■ **REQUEST**:
Render the entries from their first line through the line containing "Les Rezéens massivement pour le projet!", both ends included, as a Markdown table with columns headed No. and Text, numbering each line and omitting any blank lines.
──────── AVAILABLE DATA
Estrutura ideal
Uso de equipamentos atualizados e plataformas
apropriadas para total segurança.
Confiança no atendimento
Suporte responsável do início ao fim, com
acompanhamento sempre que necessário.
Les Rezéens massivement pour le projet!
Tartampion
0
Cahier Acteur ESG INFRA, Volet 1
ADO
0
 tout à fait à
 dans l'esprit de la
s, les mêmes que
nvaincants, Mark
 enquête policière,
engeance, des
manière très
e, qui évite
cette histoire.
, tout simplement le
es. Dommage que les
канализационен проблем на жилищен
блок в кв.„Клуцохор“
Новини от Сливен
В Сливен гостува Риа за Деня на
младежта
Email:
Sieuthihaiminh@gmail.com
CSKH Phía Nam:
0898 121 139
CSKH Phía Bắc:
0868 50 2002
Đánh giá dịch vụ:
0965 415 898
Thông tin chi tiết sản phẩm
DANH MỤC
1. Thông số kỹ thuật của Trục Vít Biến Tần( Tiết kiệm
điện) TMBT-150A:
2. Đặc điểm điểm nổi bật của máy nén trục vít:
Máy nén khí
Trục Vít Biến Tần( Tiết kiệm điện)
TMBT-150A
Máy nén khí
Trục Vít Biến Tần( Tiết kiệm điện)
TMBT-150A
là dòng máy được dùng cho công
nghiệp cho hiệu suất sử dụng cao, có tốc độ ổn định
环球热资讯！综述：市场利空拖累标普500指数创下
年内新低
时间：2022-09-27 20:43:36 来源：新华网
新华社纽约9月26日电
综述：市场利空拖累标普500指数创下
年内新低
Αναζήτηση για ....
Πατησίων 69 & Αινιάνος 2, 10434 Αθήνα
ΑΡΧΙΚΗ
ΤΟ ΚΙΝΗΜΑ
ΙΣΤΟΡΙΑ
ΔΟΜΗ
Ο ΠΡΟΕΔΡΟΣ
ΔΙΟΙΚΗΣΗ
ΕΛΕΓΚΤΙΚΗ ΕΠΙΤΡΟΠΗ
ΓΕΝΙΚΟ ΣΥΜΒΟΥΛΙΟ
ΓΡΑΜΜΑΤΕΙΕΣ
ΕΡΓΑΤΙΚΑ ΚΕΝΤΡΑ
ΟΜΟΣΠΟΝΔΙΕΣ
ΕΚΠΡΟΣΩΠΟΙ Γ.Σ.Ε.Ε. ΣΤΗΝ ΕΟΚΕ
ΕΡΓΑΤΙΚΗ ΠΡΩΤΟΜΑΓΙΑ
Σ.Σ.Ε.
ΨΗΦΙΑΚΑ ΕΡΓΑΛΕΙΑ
────────────────
■ **RESULT OF THIS EXERCISE**:
| No. | Text |
|---|---|
| 1 | Estrutura ideal |
| 2 | Uso de equipamentos atualizados e plataformas |
| 3 | apropriadas para total segurança. |
| 4 | Confiança no atendimento |
| 5 | Suporte responsável do início ao fim, com |
| 6 | acompanhamento sempre que necessário. |
| 7 | Les Rezéens massivement pour le projet! |